A noter que le nom de l’expéditeur est raturé sur l’en-tête imprimé de la lettre. Il s’agit probablement du capitaine « Hinnekens ».

Le cadis était une solide étoffe de laine, fabriquée généralement dans la région du Gévaudan, qui servait notamment à la confection des uniformes des soldats. Quant à la maison Aynard, il s’agit d’une fabrique de draps militaires, fondée au milieu du siècle précédent par Claude Joseph et reprise ensuite par ses trois fils. Cette entreprise deviendra plus tard… une banque. (5)

Pour la petite histoire et pour conclure : au début des années 2000, Delprado éditeurs et Osprey Publishing s’associent pour produire la série Soldats des guerres napoléoniennes. Le fascicule n° 35 est consacré à l’infanterie légère et la figurine qui l’accompagne représente un sergent porte-fanion du 8e léger en 1809. (6)

Notes

(1) Walter ZURBUCHEN, « Genevois sous les Aigles. Quelques aperçus des destinées militaires de nos concitoyens d’il y a cent cinquante ans ». Tiré à part du Bulletin de la Société militaire de Genève, juin 1964.
(2) Décret impérial du 18 février 1808, « Composition de l’infanterie de ligne et légère ». Projet Austerlitz : www.austerlitz.org [consulté le 26 juin 2024].
(3) Cf. W. Zurbuchen, p. 27-29.
(4) Historiques des corps de troupe de l’Armée française (1569-1900) ; Paris, 1900, p. 190-191. En ligne sur : www.gallica.bnf.fr [consulté le 26 juin 2024].
(5) « Cadis » et « Maison Aynard et fils », articles Wikipedia [consultés le 28 juin 2024].
(6) Figure B2, page 15 du fascicule. Le fanion, fixé au fusil, était un « drapeau de jalonnement de compagnie ».

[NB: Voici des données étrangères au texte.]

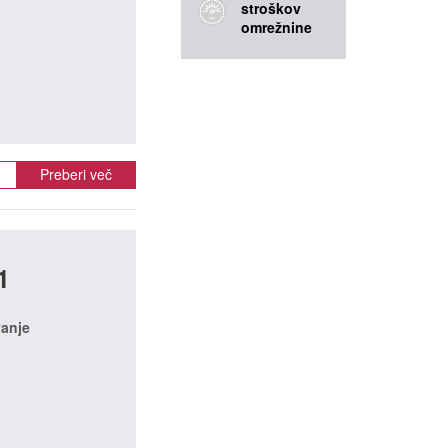
stroškov
omrežnine
Preberi več
1
vanje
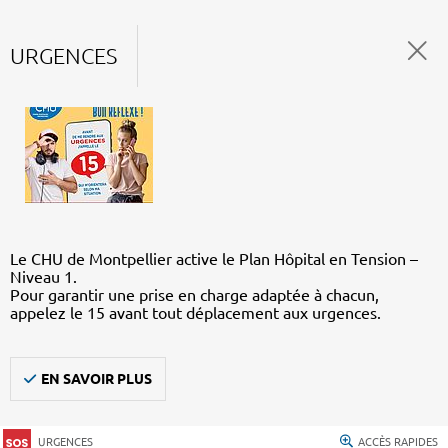
URGENCES
Le CHU de Montpellier active le Plan Hôpital en Tension –
Niveau 1.
Pour garantir une prise en charge adaptée à chacun,
appelez le 15 avant tout déplacement aux urgences.
EN SAVOIR PLUS
URGENCES
ACCÈS RAPIDES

Outre les sources citées dans le texte et les notes, nous avons utilisé :

L. ROUSSELOT, L’Armée Française. Ses uniformes. Son armement. Son équipement. Planche n° 76, « Infanterie légère 1812-1815 » [document daté de 1980].
Dernière précision : W. Zurbuchen a utilisé, pour les quelques pages consacrées au 8e léger, l’ouvrage du Lieutenant (Georges Edmond) PITOT, Historique du 83e régiment d’infanterie 1684-1891 ; Toulouse, Privat, 1891. Ouvrage que nous n’avons malheureusement pas pu consulter.